Thursday, January 3, 2008

Dowsing for Everyone 2

SPOILER ALERT! The items discussed here are familiar booksthat are being re-read for travel. As such, no effort is made to shield the reader from the results of plot development.




  • The book is by Harvy Howells and was published by the Stephen Greene Press of Brattleboro, Vermont in 1979, with ISBN 0-8289-0341-7 and BF1628.H68.

  • This book was described earlier on December 31 with a focus on water dowsing. It is further described here with a focus on Lei Lines, Auras, and finding people.

  • Finding People: This is a quote from Page 66.

  • "Like many other practitioners, [Bob] Atar doesn't confine his map dowsing to the search for water. To illustrate this, here is an exerpt from an account of a seminar he conducted in September 1977 as reported in the American Dowser.

  • "Bob told of hearing a radio report that two undergraduates were lost in the White Mountains of New Hampshire. He had no familiarity with the topography, and the radio had announced only the hikers' point of entry into the Presidential Range. With the aid of a gas station map and a pencil, he traced the route of the young men to the site where they were stranded. This information he phoned to the ranger station atop Mt. Washington. The hikers were found where he'd pinpointed them and confirmed that they had followed the course or 'channel' picked out by his pencil.

  • "Another time he dowsed the map of a fifty-acre island off Westport, Maine. He confessed that he was a little vague in this hunt. 'All I was looking for was something valuable.' He received a strong reaction and, when following up on location, found he'd discovered Indian graves.

  • "Dowsing for traces of the Vikings at the mouth of the Kennebec River, he disinterred bird bones picked clean. That suggested cooking. More dowsing unearthed the charcoal used to roast the game.

  • " 'Did you ever trace Patty Hearst?' came a question from the floor.

  • "Yes, he had, first calling the FBI to see if they'd be interested. The agent he reached was sympathetic, had an open mind. Ater found where Patty was, the building she was in, its relation to other buildings. He mapped this all out, completely with nearby roads and railroads. But when he called the FBI again, the openminded agent had been transferred; his replacement let Bob know the Bureau didn't need any help from the likes of him. Ater laughed when he retailed this and said that when the papers printed pictures of Patty's hideout and its surroundings, the drawings he'd made matched the actual in detail.
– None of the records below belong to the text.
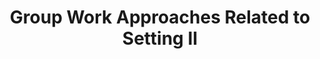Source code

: ---
layout: single_embed_slide
title: "Group Work Approaches Related to Setting II"
presentation_id: zgQfzw
canonical_url: /presentations/zgQfzw/
slides:
  - slide_name: ../deck-4962-large-0.jpeg
    slide_thumbnail: ../deck-4962-thumb-0.jpeg
    slide_text: >
      <p><strong>Location</strong>: CBC Campus -  SWL 108<br />
      <strong>Time</strong>: Wednesdays from 5:30-8:15<br />
      <strong>Week 08</strong>: 03/04/20<br />
      <strong>Topic and Content Area</strong>: Group Work Approaches Related to Setting II<br />
      <strong>Reading Assignment</strong>: Garvin et al. (2017) Chapters 17, 19, and 22<br />
      <strong>Assignments Due</strong>:</p>
      <ul>
      <li>Assignment 03a: Informal Class Presentation Due Wednesday 03/04/20 during class</li>
      <li>Assignment 02: Research Paper to Inform Group Practice due Sunday 03/08/20 by 11:55 PM on My Heritage<br />
      <strong>Other Important Information</strong>: Informal Class Presentation Due During Class Week 08</li>
      </ul>
      
  - slide_name: ../deck-4962-large-1.jpeg
    slide_thumbnail: ../deck-4962-thumb-1.jpeg
    slide_text: >
      <ul>
      <li>Informal class presentations</li>
      <li>Activity attempting to change perceptions on discrimination</li>
      <li>TED Talk about addiction</li>
      <li>Group interventions for partner abuse</li>
      </ul>
      
  - slide_name: ../deck-4962-large-2.jpeg
    slide_thumbnail: ../deck-4962-thumb-2.jpeg
    slide_text: >
      <p>As a group, students will share with their classmates what their plan is to implement their group (i.e. when and where), and what the content that they are going to do for their groups. These presentations should not be longer than five minutes</p>
      
  - slide_name: ../deck-4962-large-3.jpeg
    slide_thumbnail: ../deck-4962-thumb-3.jpeg
    slide_text: >
      <p>Chapter 17 Group-Based Approaches to Preventing Adolescent Substance Abuse: The State of Social Work Science, David Córdova, Francheska Alers-Rojas, Brian Perron, Christopher P. Salas-Wright, &amp; Michael G. Vaughn
      Chapter 19 Groups for Reducing Intergroup Conflicts, David Bargal
      Chapter 22 Group Interventions for Partner Abuse, Daniel G. Saunders</p>
      
  - slide_name: ../deck-4962-large-4.jpeg
    slide_thumbnail: ../deck-4962-thumb-4.jpeg
    slide_text: >
      <blockquote>
      <p>In the Groups for Reducing Intergroup Conflicts, they discuss groups completed in war torn and conflict laden areas. There is intergroup conflict that is common in the united states, such as discrimination.</p>
      </blockquote>
      <blockquote>
      <p>Speed Hating: A Date with Discrimination</p>
      </blockquote>
      <ul>
      <li>Something I was taught by creators at national RHA meeting</li>
      <li>Will have a brief period of time to read the scenario, then act out the conversation</li>
      </ul>
      <blockquote>
      <p>[Whole Class Activity] Have everybody move chairs and tables into speed dating set up…</p>
      </blockquote>
      <blockquote>
      <p>[Activity] Have everybody complete the speed dating topic.</p>
      </blockquote>
      <ul>
      <li>Something I was taught by creators at national RHA meeting</li>
      <li>Will have a brief period of time to read the scenario, then act out the conversation</li>
      </ul>
      <p>Debriefing</p>
      <ul>
      <li>What did you think of the activity</li>
      <li>Any areas that it made you think differently?</li>
      </ul>
      
  - slide_name: ../deck-4962-large-5.jpeg
    slide_thumbnail: ../deck-4962-thumb-5.jpeg
    slide_text: >
      <blockquote>
      <p>While the text is describes a number of types of groups (Interactional group psychotherapy, Social Skills Training, Cognitive-Behavioral Groups, and Disease-and-recovery Group Therapy), I want to expose you to other ways of thinking about treatment and ideas that look at the problem from a non-traditional view…</p>
      </blockquote>
      <p>[Whole Class Activity] Watch the TED Talk by Johann Hari (https://www.youtube.com/watch?v=PY9DcIMGxMs).</p>
      
  - slide_name: ../deck-4962-large-6.jpeg
    slide_thumbnail: ../deck-4962-thumb-6.jpeg
    slide_text: >
      <blockquote>
      <p>With partner abuse being such a widespread social, health, and mental health problem, looking to groups to address these complex problems. There are a number of intervention methods that get implemented. These include:</p>
      </blockquote>
      <ul>
      <li>
      <strong>Skills training</strong>: Group leaders model positive behaviors through role plays, followed by the role-play rehearsal of new behaviors by group members. The goal is to enhance relationship skills in in order to replace abusive and other negative behaviors.</li>
      <li>
      <strong>Cognitive Restructuring</strong>: Assumes faulty patterns of thinking lead to negative emotions, which lead to abusive behavior. Focuses on restructuring of these thoughts to reduce anger and fear. Focused on addressing the abuser</li>
      <li>
      <strong>Sex Role Resocialization</strong>: Focus on helping men consider gender equality and greater flexibility in gender roles.</li>
      <li>
      <strong>Awareness of Control Tactics</strong>: Build awareness of control tactics used to gain or maintain dominance over one’s partner.  Includes things such as isolation, demeaning language, control of finances, and other means of control</li>
      <li>
      <strong>Family Systems</strong>: work with dealing with repeated cycles of interaction that may culminate in abuse.</li>
      <li>
      <strong>Trauma Therapy</strong>: Work on healing from previous trauma, and developing empathy.</li>
      </ul>
      
  - slide_name: ../deck-4962-large-7.jpeg
    slide_thumbnail: ../deck-4962-thumb-7.jpeg
    slide_text: >
      <blockquote>
      <p>Social workers can teach women about assertiveness and how to develop assertiveness skills.</p>
      </blockquote>
      <blockquote>
      <p>[Discussion] How many of you have some difficulty with assertiveness? In what ways?</p>
      </blockquote>
      <blockquote>
      <p>Assertiveness involves verbal and nonverbal behavior that is straightforward but not offensive. There are generally thought to be three different styles.</p>
      </blockquote>
      <ul>
      <li>Aggressive Style (“The Persecutor”)
      <ul>
      <li>Answers before the other person is through talking, speak loudly and abusively, glare at the other person, speak “past the issue (accusing, blaming, demeaning”), vehemently expound your feelings and opinions, Value yourself “above others,” and hurt others to avoid hurting yourself</li>
      <li>Dominating, manipulating, and humiliating others</li>
      <li>Frequently hostile in interactions or ignores</li>
      </ul>
      </li>
      <li>Nonassertive / Passive Style (“The Martyr”)
      <ul>
      <li>Likely to hesitate, speak softly, look away, avoid the issue, agree regarding-less of own feelings, not express opinions, value yourself “below” others, and hurt yourself to avoid any chance of hurting others</li>
      <li>Primary aim is to keep others happy</li>
      <li>Put aside her own needs and wants in deference to the wants of others because she doesn’t see herself as important</li>
      </ul>
      </li>
      <li>Assertive Style (“The Balancer”)
      <ul>
      <li>You will answer spontaneously, speak with a conversational tone and volume, looking at the other person, speak to the issue, openly express your personal feelings and opinions, value yourself equally to others, and hurt neither yourself nor others</li>
      <li>Balance her needs and the needs of others</li>
      <li>Involves consideration bot yourself and others</li>
      </ul>
      </li>
      </ul>
      
  - slide_name: ../deck-4962-large-8.jpeg
    slide_thumbnail: ../deck-4962-thumb-8.jpeg
    slide_text: >
      <blockquote>
      <p>Assertiveness training helps people to distinguish among assertive, aggressive, and nonassertive responses.The following are steps to help establish assertive behavior:</p>
      </blockquote>
      <ol>
      <li>
      <p>Help client scrutinize actions</p>
      </li>
      <li>
      <p>Ask client to make a record of situations</p>
      </li>
      <li>
      <p>Help client select and focus on some specific instances</p>
      </li>
      <li>
      <p>Help client analyze how reacted</p>
      <ul>
      <li>Eye contact</li>
      <li>Body posture</li>
      <li>Gestures</li>
      <li>Facial expressions</li>
      <li>Voice tone, inflection, and volume</li>
      <li>Timing</li>
      <li>Content</li>
      </ul>
      </li>
      </ol>
      
  - slide_name: ../deck-4962-large-9.jpeg
    slide_thumbnail: ../deck-4962-thumb-9.jpeg
    slide_text: >
      <ol start="5">
      <li>Help client identify a role model and examine how that person handled a situation requiring assertiveness</li>
      <li>Assist your client in identifying a range of other new responses for situations where she lacks assertiveness</li>
      </ol>
      
  - slide_name: ../deck-4962-large-10.jpeg
    slide_thumbnail: ../deck-4962-thumb-10.jpeg
    slide_text: >
      <ol start="7">
      <li>Ask your client to picture herself in the identified problematic situation</li>
      <li>Help your client practice the way she has envisioned herself being more assertive (role playing, unresolved real life situations)</li>
      <li>Review new assertive responses</li>
      </ol>
      
  - slide_name: ../deck-4962-large-11.jpeg
    slide_thumbnail: ../deck-4962-thumb-11.jpeg
    slide_text: >
      <ol start="10">
      <li>Continue practicing steps seven, eight, and nine until comfortable.</li>
      <li>Direct client to try out her new assertiveness approach in real-life situations</li>
      </ol>
      
  - slide_name: ../deck-4962-large-12.jpeg
    slide_thumbnail: ../deck-4962-thumb-12.jpeg
    slide_text: >
      <ol start="12">
      <li>Encourage client to continue to expand her assertiveness repertoire until such behavior becomes part of her personal interactive style</li>
      <li>Reinforce your client for her achievements in becoming more assertive</li>
      </ol>
      
  - slide_name: ../deck-4962-large-13.jpeg
    slide_thumbnail: ../deck-4962-thumb-13.jpeg
    slide_text: >
      <blockquote>
      <p>[Demonstration] We will imagine that this was an assertiveness training group. Process a real life example with a student where they were either nonassertive or aggressive.</p>
      </blockquote>
      <p>Process the event (Eye contact, Body posture, Gestures, Facial expressions, vocal [voice tone, inflection, and volume], Timing, Content)</p>
      <p>What are things that you could have done differently</p>
      <p>Visualization activity</p>
      <p>Role playing or Unresolved real life situations</p>
      <blockquote>
      <p>[Activity] Help an elbow partner process through a real life conflict where they were either nonassertive or aggressive.</p>
      </blockquote>
      
---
  • " 'How about Jimmy Hoffa?'

  • "Ater's smile disappeared, and the lights seemed to dim. He became distressed, angry, almost incoherent, and his emotional disturbance sprayed out to the audience as he castigated the evil that led to and spread from Hoffa's disappearance. Bob could find him or his body, could trace him, but he wanted no part of such people, dead or alive. An uncomfortable feeling permeated the [Masonic] Temple as those in the audience looked at one another.

  • "A handsome woman up front brought relief. 'How about healing, Mr. Ater? I hear you can do that.'

  • " 'Oh, yes.' The infectious grin flashed back on, and the lights appeared to brighten."